Дети ссорятся, кричат между собою, и, если их крик, брань и слезы не мешают папеньке и маменьке заснуть после обеда, или поговорить с гостями, - что нужды - ведь они дети, пусть себе ссорятся и кричат. Вырастут велики, не будут ссориться и кричать!
Перебранившись, а иногда и передравшись друг с другом, дети прибегают к отцу и матери с жалобою друг на друга, и помилуйте! Стоит ли разбирать детские ссоры? Если вы строги, дайте всем по щелчку, или пересеките всех розгами, чтоб никому не было завидно; если вы добры к детям, или воспитываете их на благородную ногу, - дайте им игрушек или сладостей, да перецеловав их, вышлите от себя, чтобы они опять пошли браниться и драться.
Ребенок не учится, не хочет и слышать, чтобы взять в руки книгу: что за нужда, ведь он еще дитя - подрастет, будет поумнее, так станет и учиться! Ребенок хватается за всякую книгу, какая ему ни попадется, хотя бы то была анатомия с картинками или альбом с гравюрами: что за нужда - ведь он еще дитя! благо, что охота к книгам есть - пусть лучше навыкает читать, чем резвиться!

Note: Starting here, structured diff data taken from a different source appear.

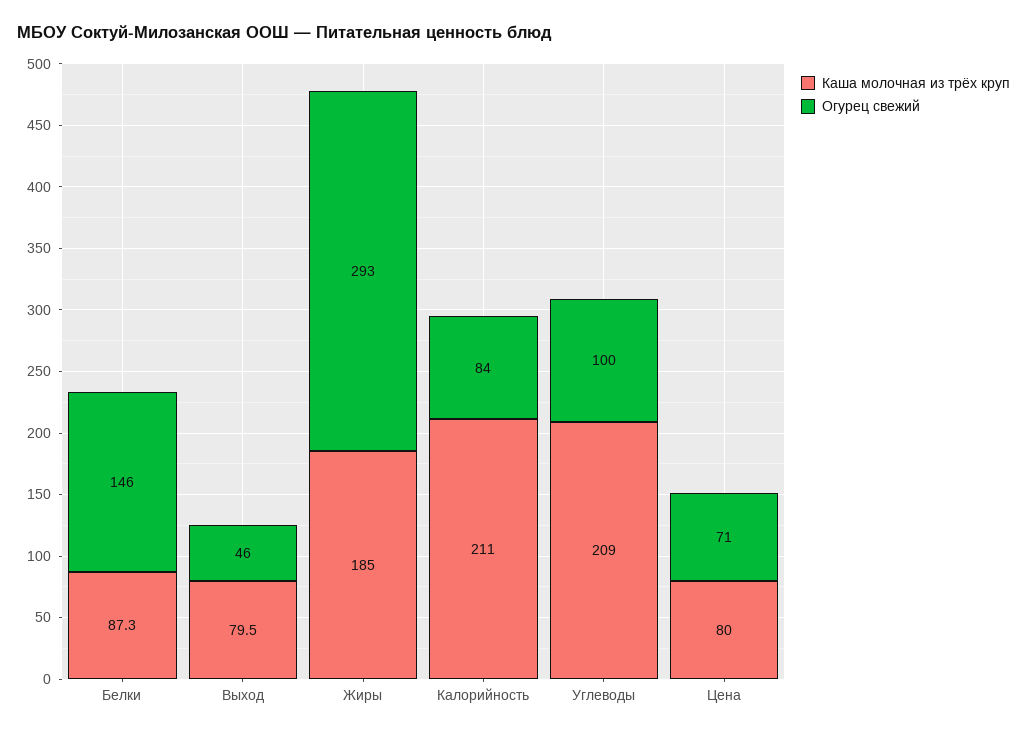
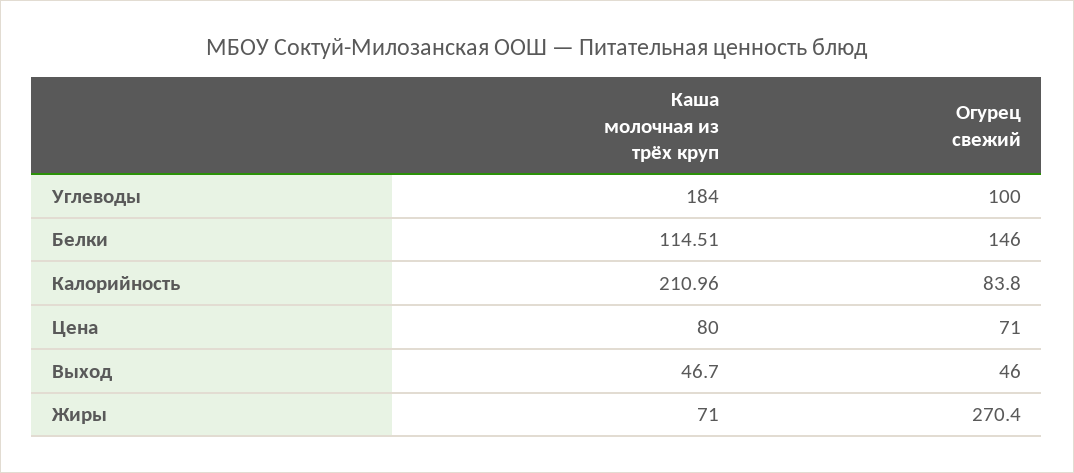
Каша молочная из трёх круп, Белки: 87.3 -> 114.51
Каша молочная из трёх круп, Выход: 79.5 -> 46.7
Каша молочная из трёх круп, Жиры: 185 -> 71
Огурец свежий, Жиры: 293 -> 270.4
Каша молочная из трёх круп, Углеводы: 209 -> 184

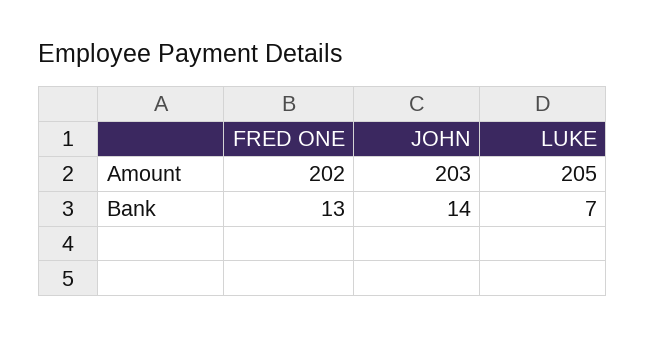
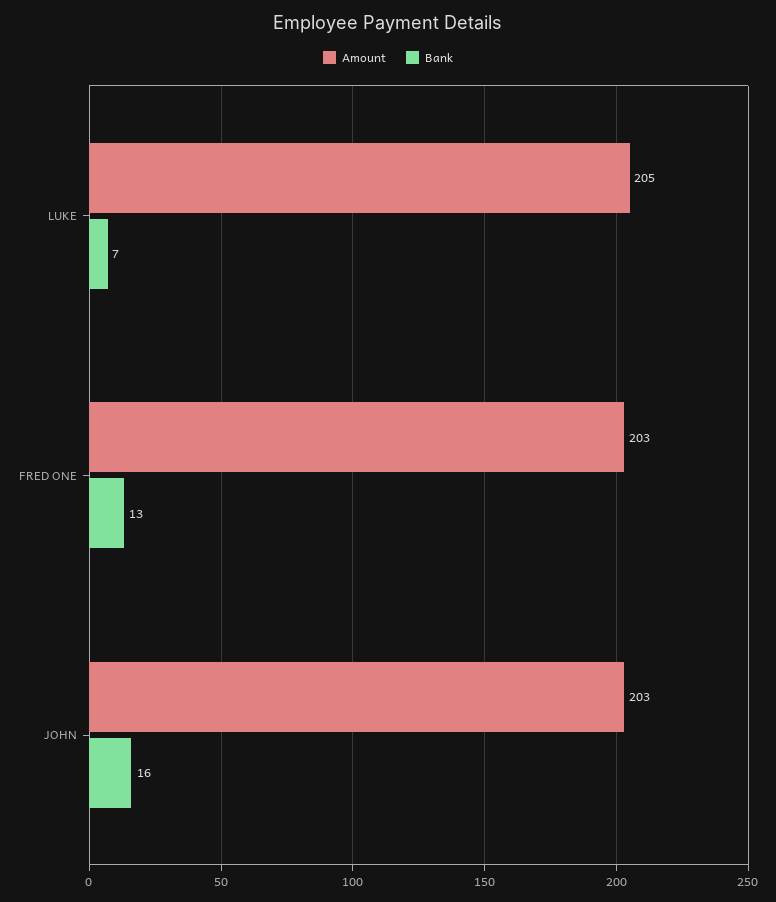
Amount, FRED ONE: 202 -> 203
Bank, JOHN: 14 -> 16

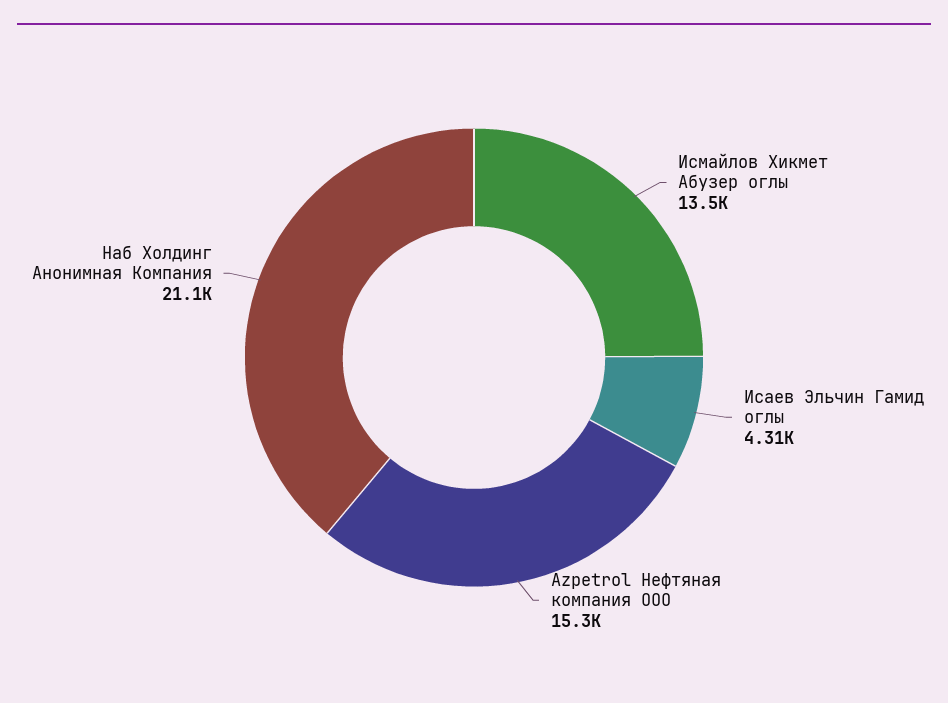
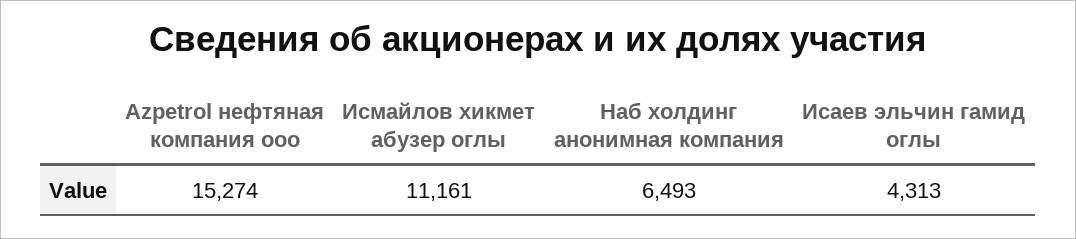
Исмайлов Хикмет Абузер оглы: 13500 -> 11161
Наб Холдинг Анонимная Компания: 21100 -> 6493

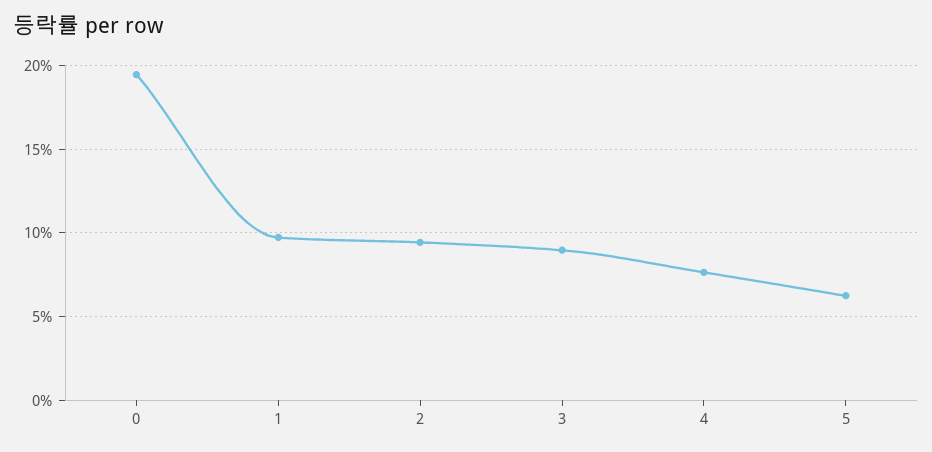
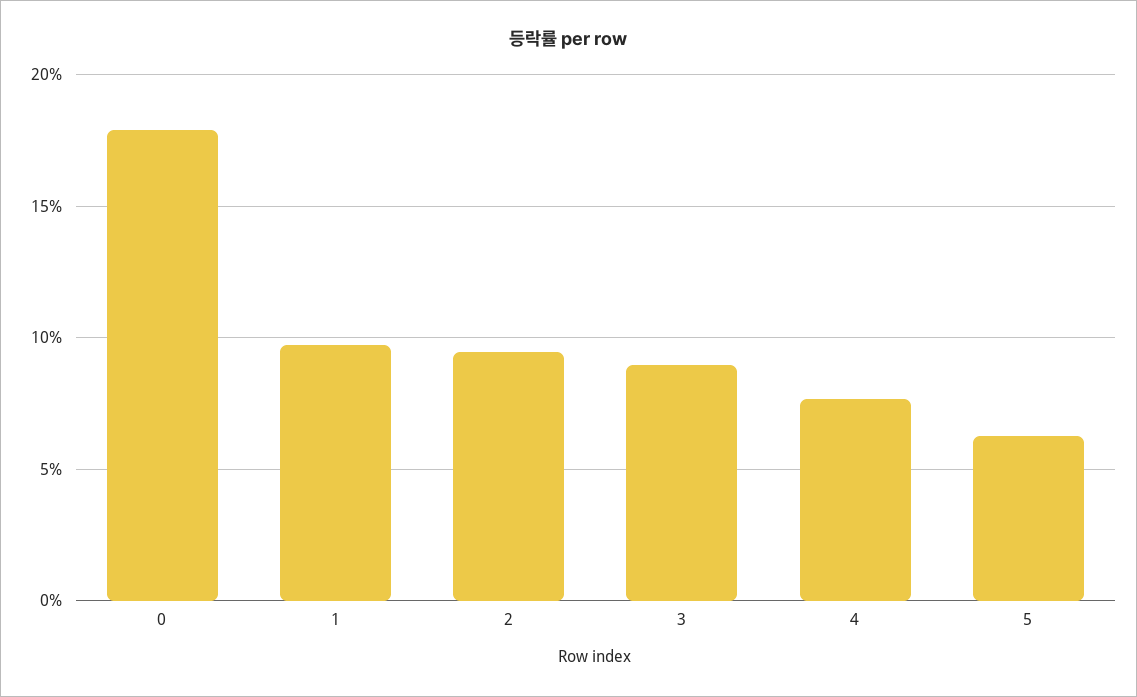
0: 19.5 -> 18

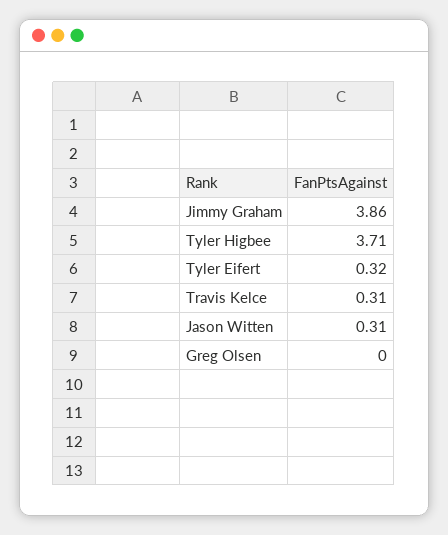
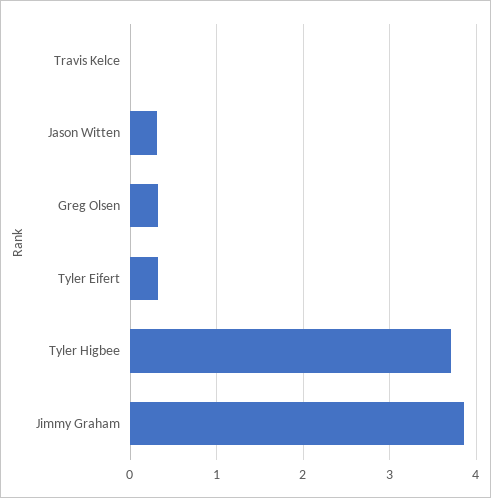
Travis Kelce: 0.31 -> 0
Greg Olsen: 0 -> 0.3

Учитель говорит отцу, что грамматика, которую он купил для сына, не годится, что она или уж устарела, или бестолкова, бессмысленна, что ее не понимает сам автор, не знающий ни духа, ни характера языка. Это еще что за новости! - восклицает опытный и благоразумный родитель: ведь он дитя - для него всякая книга годится, а за эту я заплатил деньгами, стало быть, хороша!
А между тем, заговорите с «дражайшими родителями» о детях и воспитании: сколько общих фраз, сколько ходячих истин наговорят они вам! «Ах, дети! да как тяжко иметь детей! сколько забот! надо вырастить, да и воспитать! Мы ничего не щадим для воспитания своих детей! Из последних сил бьемся! Я отдал своих в училище, покупаю книги - тьма расходов! А мы для своих приискали мадам (или мамзель - провинциальные названия гувернанток), чтобы они и по-французски знали и на фортепьянах играли!»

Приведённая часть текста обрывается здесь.